There are 14 students enrolled in the program. There are also three ninth graders and six tenth graders who have expressed interest.
Implementing the program has been in the works for at least the past two years. Former North Stanly principal Randy Mann was hired in August 2018 primarily to help spearhead the program. He previously spent many years at South Iredell High School, which is an IB School.
There are more than 90 IB programs throughout the state, according to the IB Schools of North Carolina. North Stanly is included on the list, along with other schools such as Concord High School, Concord Middle School and W. M. Irvin Elementary School, which are all part of Cabarrus County Schools.
There was much discussion about starting IB as a Middle Years Program, which would begin in sixth grade and run through tenth grade, Blake-Lewis said. A full IB Diploma program (for students 16 to 19) could then be created for high school juniors and seniors. The IB Middle Years Program is for students aged 11-16, according to the program’s website.

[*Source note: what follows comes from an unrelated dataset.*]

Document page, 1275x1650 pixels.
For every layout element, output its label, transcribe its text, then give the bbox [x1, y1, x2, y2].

If SCS were to scrap its IB Diploma Program at NSHS and start over, it would still need to pay a $4,000 application fee along with the $9,500 candidacy fee.
Blake-Lewis, who has been with the school system since mid-June, said she is not sure why the IB program at North Stanly has stalled.

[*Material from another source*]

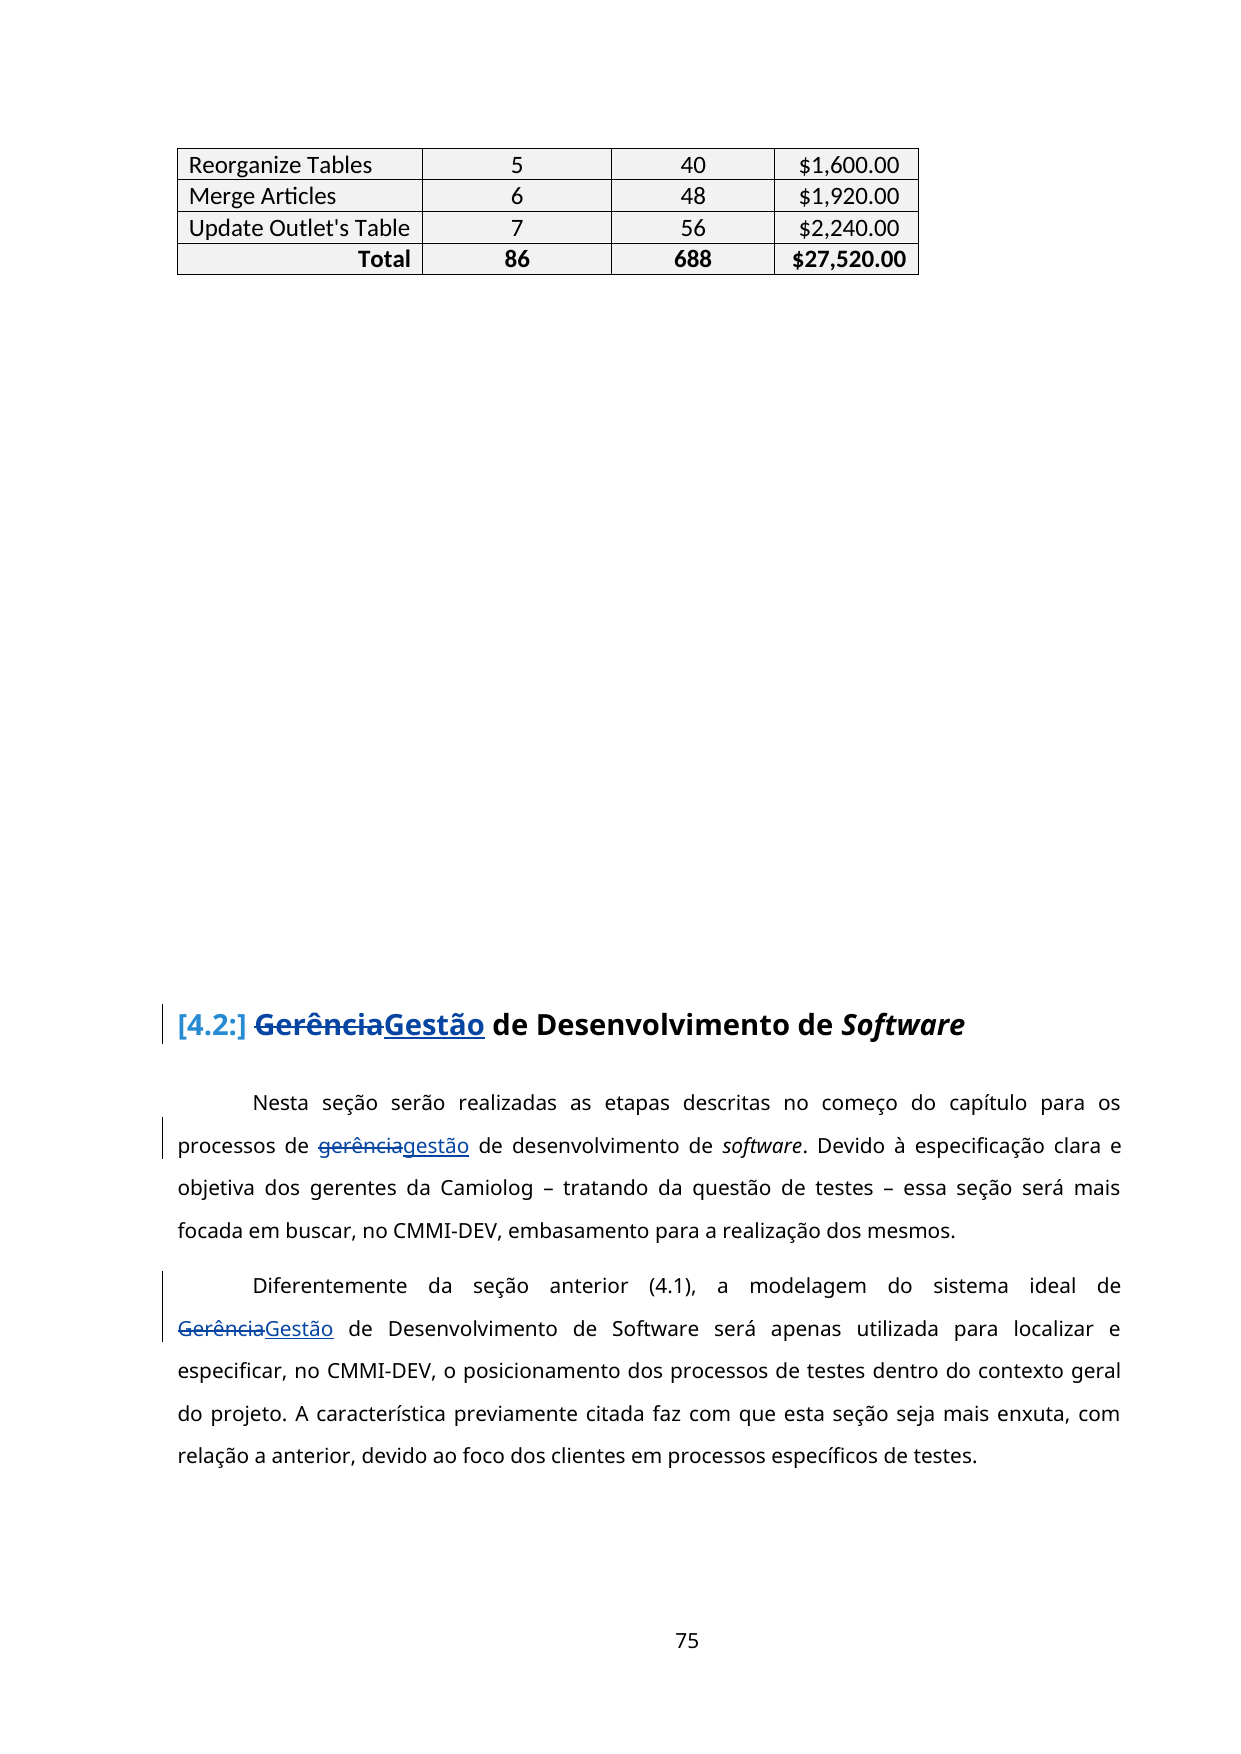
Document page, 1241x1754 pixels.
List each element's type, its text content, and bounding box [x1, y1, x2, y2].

“The intent in that candidacy period is that materials are purchased and teachers are trained,” she said. “I cannot speak to why that did not happen in the two years that Stanly County Schools has been in that candidacy period, but I can tell you that it didn’t happen, teachers were not trained.”
Board member and Instructional Committee Chairwoman Patty Crump said it would be a good idea to reach out to the middle schools, to gauge any interest in the Middle Years Program.
About starting the program this school year, “I don’t think we’re ready,” Crump said, noting that the implementation of the program has thus far been a failure.
“Definitely the ball got dropped,” Board member Anthony Graves said.
He said whomever was responsible for the program “just didn’t follow through with the process.” He expressed interest in looking into starting an IB program at the elementary or middle school level.
Board member Glenda Gibson, a former teacher, said she has only ever been a part of IB programs in elementary and middle schools and doesn’t think starting the program at a high school would be the right move.
She said many people in the county likely don’t even know what the International Baccalaureate, which offers four different programs for students ages 3 to 19, is all about.
Gibson said principals should be educated about IB to learn which ones would want to help spearhead programs in the county. She also suggested having staff at local IB schools come to Stanly to speak to the board about and the pros and cons of the program and how it can best be implemented.
“I would like to hear from those that have experienced it and how they got it off the ground and how receptive was it in their communities and with their faculties,” she said.
Board member Ryan McIntyre said since the school system has already expensed $30,000 towards the program, he supported delaying the implementation of the IB program at North Stanly for another year while also training the teachers.